### WHAT YOU SHOULD DO
Reproduce the data in full, exactly as given, leaving images out.

### Document images with source code
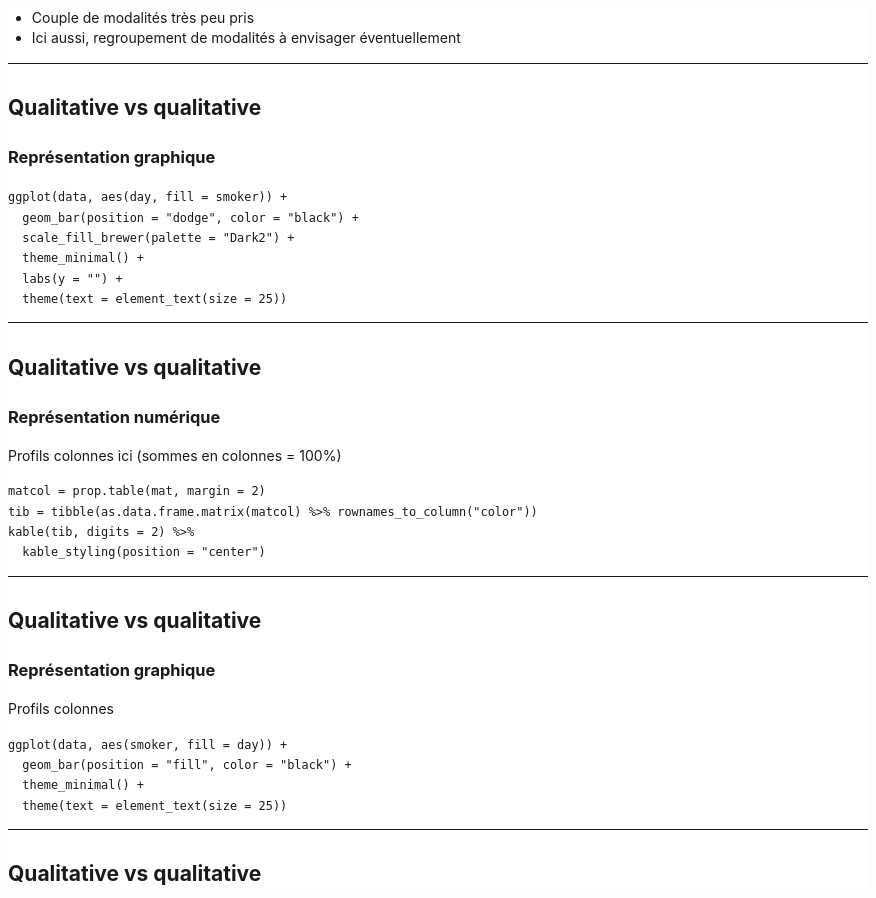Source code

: - Couple de modalités très peu pris
- Ici aussi, regroupement de modalités à envisager éventuellement

---

## Qualitative vs qualitative

### Représentation graphique 

```{r qtql-graph}
ggplot(data, aes(day, fill = smoker)) +
  geom_bar(position = "dodge", color = "black") +
  scale_fill_brewer(palette = "Dark2") +
  theme_minimal() +
  labs(y = "") +
  theme(text = element_text(size = 25))
```


---

## Qualitative vs qualitative

### Représentation numérique

Profils colonnes ici (sommes en colonnes = 100%)

```{r qlql-num-2}
matcol = prop.table(mat, margin = 2)
tib = tibble(as.data.frame.matrix(matcol) %>% rownames_to_column("color"))
kable(tib, digits = 2) %>%
  kable_styling(position = "center")
```

---

## Qualitative vs qualitative

### Représentation graphique 

Profils colonnes

```{r qtql-graph-2}
ggplot(data, aes(smoker, fill = day)) +
  geom_bar(position = "fill", color = "black") +
  theme_minimal() +
  theme(text = element_text(size = 25))
```

---

## Qualitative vs qualitative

### COMPLETED EXERCISE
Source code

: - Couple de modalités très peu pris
- Ici aussi, regroupement de modalités à envisager éventuellement

---

## Qualitative vs qualitative

### Représentation graphique 

```{r qtql-graph}
ggplot(data, aes(day, fill = smoker)) +
  geom_bar(position = "dodge", color = "black") +
  scale_fill_brewer(palette = "Dark2") +
  theme_minimal() +
  labs(y = "") +
  theme(text = element_text(size = 25))
```


---

## Qualitative vs qualitative

### Représentation numérique

Profils colonnes ici (sommes en colonnes = 100%)

```{r qlql-num-2}
matcol = prop.table(mat, margin = 2)
tib = tibble(as.data.frame.matrix(matcol) %>% rownames_to_column("color"))
kable(tib, digits = 2) %>%
  kable_styling(position = "center")
```

---

## Qualitative vs qualitative

### Représentation graphique 

Profils colonnes

```{r qtql-graph-2}
ggplot(data, aes(smoker, fill = day)) +
  geom_bar(position = "fill", color = "black") +
  theme_minimal() +
  theme(text = element_text(size = 25))
```

---

## Qualitative vs qualitative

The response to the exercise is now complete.